Zilla licked her lips, tears in her eyes too. “I know . . . I mean, I guess I understand that I deserve that in some capacity. But you know I’m good right now. I’m on my meds. I’m stable. I’m going to fucking nursing school, Pops. I’m not a person who burns down houses anymore.”
The sirens were no longer in the distance. They were deafening as the trucks made their way into my little cul-de-sac. Theo herded us out of the way.
“They’ll have questions for you,” he said to me.
“I don’t have any answers.”
Over my shoulder his arm tightened. A strange hug, and I leaned into him. A strange hug back. And then he stepped forward to go talk to the firefighters pouring out of the trucks, and I was so grateful that he was going to answer questions, because I was terrified of the answers I had.
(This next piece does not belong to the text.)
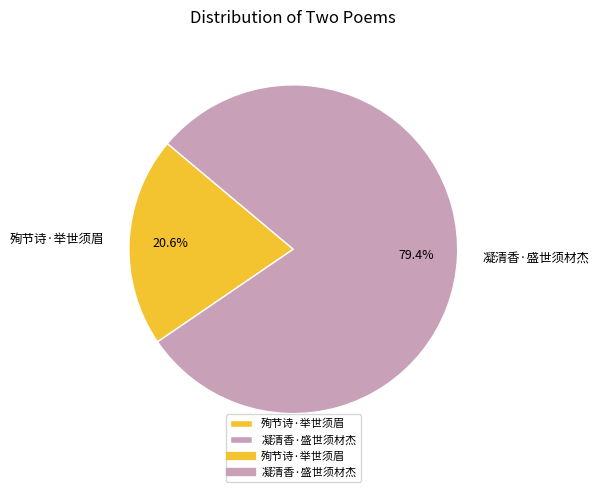

Is there any slice that represents more than half of the pie?

Yes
“Poppy?” Ronan’s accent pulled me away from my sister. I took a step to the side to find him standing in the shadows. His face all pale angles in the gloom.
“What are you doing here?” I asked, astounded to see him. He was dressed in a dark overcoat with black gloves on his hands. He smelled of smoke, though I imagine the whole neighborhood did.
“I heard the sirens.”
“It’s four in the morning.”
He didn’t answer. “Are you all right?”